=== Entries provided ===
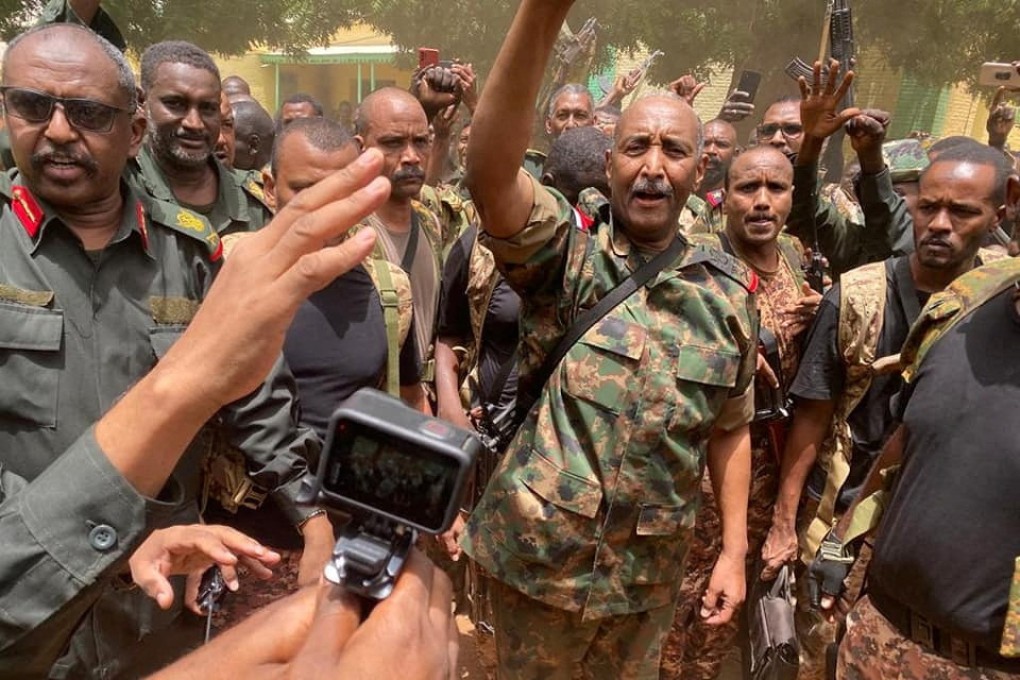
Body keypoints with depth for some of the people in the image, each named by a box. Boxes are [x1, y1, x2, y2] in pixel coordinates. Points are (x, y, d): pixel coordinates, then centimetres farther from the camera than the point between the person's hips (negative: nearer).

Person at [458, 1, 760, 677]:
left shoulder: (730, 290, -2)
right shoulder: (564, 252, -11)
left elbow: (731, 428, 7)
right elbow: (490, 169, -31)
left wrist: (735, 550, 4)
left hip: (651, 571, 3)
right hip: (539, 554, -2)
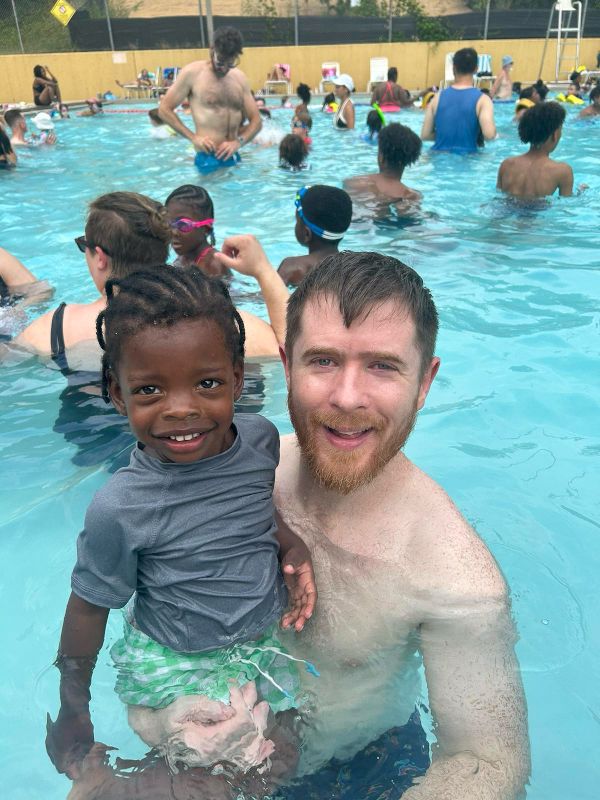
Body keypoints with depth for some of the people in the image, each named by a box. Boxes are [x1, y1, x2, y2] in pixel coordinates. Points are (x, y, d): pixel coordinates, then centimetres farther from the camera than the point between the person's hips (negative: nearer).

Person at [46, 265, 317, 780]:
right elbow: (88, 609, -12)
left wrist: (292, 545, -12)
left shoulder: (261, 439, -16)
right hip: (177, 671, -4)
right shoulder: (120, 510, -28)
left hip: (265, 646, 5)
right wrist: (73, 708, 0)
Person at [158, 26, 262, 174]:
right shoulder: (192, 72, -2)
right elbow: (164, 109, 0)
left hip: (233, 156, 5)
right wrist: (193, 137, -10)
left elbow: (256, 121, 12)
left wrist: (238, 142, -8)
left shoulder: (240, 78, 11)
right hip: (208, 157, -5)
===
Nothing but an exact repeat of the records, pictures excluded, belongs in the answer.

Body keypoints with depth for some of the people in the image, each named by a box. Boxes are [x1, y1, x2, y2] in pixel coordinates. Points are (x, y, d): pixel coordinates, then centimetres farther from the camera than the point between the person's hips (negative: nearer).

Person at [458, 1, 760, 677]:
left shoulder: (730, 290, -2)
right shoulder: (564, 252, -11)
left elbow: (731, 428, 7)
right elbow: (490, 169, -31)
left wrist: (735, 550, 4)
left hip: (651, 571, 3)
right hip: (539, 554, -2)
Body keypoints with depth for some of the people in the image, each named by a box. Boxes are [x1, y1, x2, y2] in pixel coordinates. Points are (x, y, d): pixel coordinates, then centimetres farther from the camera than the point between the person's hips (negative: nearer).

Person at [46, 265, 317, 780]:
right elbow: (88, 609, -12)
left wrist: (292, 545, -12)
left shoulder: (261, 439, -16)
right hip: (177, 671, -4)
right shoulder: (120, 510, -28)
left hip: (265, 646, 5)
right wrist: (73, 708, 0)
Person at [158, 26, 262, 174]:
right shoulder: (192, 72, -2)
right elbow: (164, 109, 0)
left hip: (233, 156, 5)
right wrist: (193, 137, -10)
left elbow: (256, 121, 12)
left wrist: (238, 142, -8)
left shoulder: (240, 78, 11)
right hip: (208, 157, -5)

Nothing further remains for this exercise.